Organized over four days in May, 2019, we welcome you to explore our beautiful campus, enjoy the vibrancy of our city and forge lasting connections with colleagues from all corners of the academy.
About NANAS and ENAS
The North American Network in Aging Studies (NANAS) was established in January, 2013 by a small group of humanities and social science scholars who were interested in critical examinations of older age that moved away from the experimental sciences and instead spoke to fundamental questions of human existence.

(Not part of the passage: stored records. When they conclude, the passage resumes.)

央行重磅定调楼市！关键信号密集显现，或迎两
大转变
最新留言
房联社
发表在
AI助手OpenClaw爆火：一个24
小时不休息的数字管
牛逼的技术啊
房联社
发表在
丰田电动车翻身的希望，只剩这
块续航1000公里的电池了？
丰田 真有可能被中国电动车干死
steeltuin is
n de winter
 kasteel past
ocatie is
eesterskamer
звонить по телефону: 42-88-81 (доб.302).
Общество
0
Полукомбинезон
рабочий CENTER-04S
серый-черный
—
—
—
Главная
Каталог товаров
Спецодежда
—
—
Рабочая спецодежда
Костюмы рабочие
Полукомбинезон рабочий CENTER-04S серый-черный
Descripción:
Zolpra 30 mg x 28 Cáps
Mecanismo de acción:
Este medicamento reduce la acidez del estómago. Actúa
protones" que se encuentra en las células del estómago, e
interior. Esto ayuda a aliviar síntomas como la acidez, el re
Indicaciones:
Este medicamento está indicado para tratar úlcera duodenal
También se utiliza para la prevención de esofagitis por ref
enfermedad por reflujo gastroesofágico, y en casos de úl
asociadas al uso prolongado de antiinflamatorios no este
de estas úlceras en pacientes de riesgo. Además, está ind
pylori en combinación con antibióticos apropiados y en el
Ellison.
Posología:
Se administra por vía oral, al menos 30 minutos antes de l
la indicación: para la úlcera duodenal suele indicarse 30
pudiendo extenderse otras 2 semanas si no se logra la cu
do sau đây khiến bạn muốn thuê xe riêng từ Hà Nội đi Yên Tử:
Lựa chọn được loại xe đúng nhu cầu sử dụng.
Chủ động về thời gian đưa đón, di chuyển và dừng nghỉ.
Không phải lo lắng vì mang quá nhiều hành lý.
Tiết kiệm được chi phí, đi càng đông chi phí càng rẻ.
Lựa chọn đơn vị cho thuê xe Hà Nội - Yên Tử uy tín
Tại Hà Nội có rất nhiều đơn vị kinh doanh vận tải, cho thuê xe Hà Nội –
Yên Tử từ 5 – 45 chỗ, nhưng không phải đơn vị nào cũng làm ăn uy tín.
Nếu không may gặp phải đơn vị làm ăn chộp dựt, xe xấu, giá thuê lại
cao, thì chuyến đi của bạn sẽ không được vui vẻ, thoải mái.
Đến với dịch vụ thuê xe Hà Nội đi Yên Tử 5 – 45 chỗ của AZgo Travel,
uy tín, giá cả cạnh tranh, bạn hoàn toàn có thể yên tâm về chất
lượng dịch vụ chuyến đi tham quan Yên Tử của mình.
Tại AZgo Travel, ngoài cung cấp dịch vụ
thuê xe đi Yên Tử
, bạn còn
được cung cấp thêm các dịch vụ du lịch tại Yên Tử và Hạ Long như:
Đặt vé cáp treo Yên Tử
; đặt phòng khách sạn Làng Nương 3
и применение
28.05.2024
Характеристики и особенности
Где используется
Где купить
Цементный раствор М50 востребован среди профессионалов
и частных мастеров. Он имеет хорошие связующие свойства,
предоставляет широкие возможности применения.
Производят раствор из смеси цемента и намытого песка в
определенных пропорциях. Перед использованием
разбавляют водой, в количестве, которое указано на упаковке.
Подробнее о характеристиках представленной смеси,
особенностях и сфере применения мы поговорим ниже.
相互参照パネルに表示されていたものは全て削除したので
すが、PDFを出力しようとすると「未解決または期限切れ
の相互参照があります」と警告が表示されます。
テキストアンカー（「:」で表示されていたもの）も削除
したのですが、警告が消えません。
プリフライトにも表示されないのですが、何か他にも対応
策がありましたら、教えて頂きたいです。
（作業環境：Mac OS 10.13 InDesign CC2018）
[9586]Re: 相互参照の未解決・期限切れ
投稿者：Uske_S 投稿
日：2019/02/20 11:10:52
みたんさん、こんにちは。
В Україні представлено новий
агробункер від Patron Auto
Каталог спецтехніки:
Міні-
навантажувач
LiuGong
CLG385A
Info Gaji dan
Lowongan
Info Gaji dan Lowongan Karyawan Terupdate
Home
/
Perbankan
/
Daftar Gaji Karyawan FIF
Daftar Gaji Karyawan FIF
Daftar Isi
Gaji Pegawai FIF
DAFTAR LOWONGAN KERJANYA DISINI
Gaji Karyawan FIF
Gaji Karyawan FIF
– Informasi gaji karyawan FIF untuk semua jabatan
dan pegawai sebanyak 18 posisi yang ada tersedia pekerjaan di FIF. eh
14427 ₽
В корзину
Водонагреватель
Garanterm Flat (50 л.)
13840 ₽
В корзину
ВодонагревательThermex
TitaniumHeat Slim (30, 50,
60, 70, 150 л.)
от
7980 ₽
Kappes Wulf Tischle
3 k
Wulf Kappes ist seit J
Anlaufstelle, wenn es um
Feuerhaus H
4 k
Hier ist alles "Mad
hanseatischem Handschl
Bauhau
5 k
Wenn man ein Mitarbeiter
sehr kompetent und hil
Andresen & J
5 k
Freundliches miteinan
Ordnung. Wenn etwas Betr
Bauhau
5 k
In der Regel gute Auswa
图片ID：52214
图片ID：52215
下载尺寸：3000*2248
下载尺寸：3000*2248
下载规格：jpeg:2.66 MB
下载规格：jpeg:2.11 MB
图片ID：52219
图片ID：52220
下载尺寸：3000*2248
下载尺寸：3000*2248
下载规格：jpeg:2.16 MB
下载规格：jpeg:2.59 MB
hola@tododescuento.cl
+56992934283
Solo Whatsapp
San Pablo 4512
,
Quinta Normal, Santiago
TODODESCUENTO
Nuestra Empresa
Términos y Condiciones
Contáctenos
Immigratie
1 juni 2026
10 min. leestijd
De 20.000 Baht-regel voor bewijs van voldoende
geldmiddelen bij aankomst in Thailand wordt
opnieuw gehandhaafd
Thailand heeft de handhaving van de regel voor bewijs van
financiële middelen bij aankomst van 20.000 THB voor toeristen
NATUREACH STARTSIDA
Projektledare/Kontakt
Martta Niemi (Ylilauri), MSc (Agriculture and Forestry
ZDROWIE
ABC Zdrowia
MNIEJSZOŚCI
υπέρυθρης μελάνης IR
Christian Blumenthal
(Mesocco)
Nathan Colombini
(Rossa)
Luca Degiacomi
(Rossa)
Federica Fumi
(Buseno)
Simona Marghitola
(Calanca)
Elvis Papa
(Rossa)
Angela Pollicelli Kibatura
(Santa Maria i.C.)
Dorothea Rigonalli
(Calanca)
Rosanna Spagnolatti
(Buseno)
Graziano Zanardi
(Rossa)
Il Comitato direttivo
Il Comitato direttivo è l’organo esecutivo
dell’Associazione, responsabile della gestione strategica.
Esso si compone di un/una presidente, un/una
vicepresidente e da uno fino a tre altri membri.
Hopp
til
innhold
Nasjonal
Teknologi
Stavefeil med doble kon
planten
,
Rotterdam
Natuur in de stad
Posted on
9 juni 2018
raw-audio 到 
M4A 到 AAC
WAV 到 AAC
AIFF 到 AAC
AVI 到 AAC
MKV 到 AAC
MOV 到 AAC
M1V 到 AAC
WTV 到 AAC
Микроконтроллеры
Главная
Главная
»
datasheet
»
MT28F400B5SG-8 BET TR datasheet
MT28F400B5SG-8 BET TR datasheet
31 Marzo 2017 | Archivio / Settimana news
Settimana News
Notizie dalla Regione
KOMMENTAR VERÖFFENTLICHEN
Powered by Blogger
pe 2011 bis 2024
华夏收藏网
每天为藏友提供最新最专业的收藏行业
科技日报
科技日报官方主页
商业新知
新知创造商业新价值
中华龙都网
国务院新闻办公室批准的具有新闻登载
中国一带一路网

The European Network in Aging Studies (ENAS) was first established in 2010 within the framework of the project “Live to be a Hundred: The Cultural Fascination with Longevity,” funded by the Netherlands Organization for Scientific Research (NWO) in the program Internationalization in the Humanities. When the NWO-funded project came to an end in 2013, the European Network in Aging Studies was re-launched as a formal international association located in Graz, Austria.